Carry over every entry exactly as written, though not the pictures it contains.
^^^^
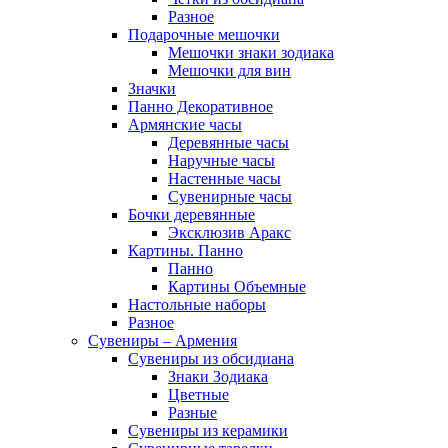
Разное
Подарочные мешочки
Мешочки знаки зодиака
Мешочки для вин
Значки
Панно Декоративное
Армянские часы
Деревянные часы
Наручные часы
Настенные часы
Сувенирные часы
Бочки деревянные
Эксклюзив Аракс
Картины. Панно
Панно
Картины Объемные
Настольные наборы
Разное
Сувениры – Армения
Сувениры из обсидиана
Знаки Зодиака
Цветные
Разные
Сувениры из керамики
^^^^
Answer space.
Разное
Подарочные мешочки
Мешочки знаки зодиака
Мешочки для вин
Значки
Панно Декоративное
Армянские часы
Деревянные часы
Наручные часы
Настенные часы
Сувенирные часы
Бочки деревянные
Эксклюзив Аракс
Картины. Панно
Панно
Картины Объемные
Настольные наборы
Разное
Сувениры – Армения
Сувениры из обсидиана
Знаки Зодиака
Цветные
Разные
Сувениры из керамики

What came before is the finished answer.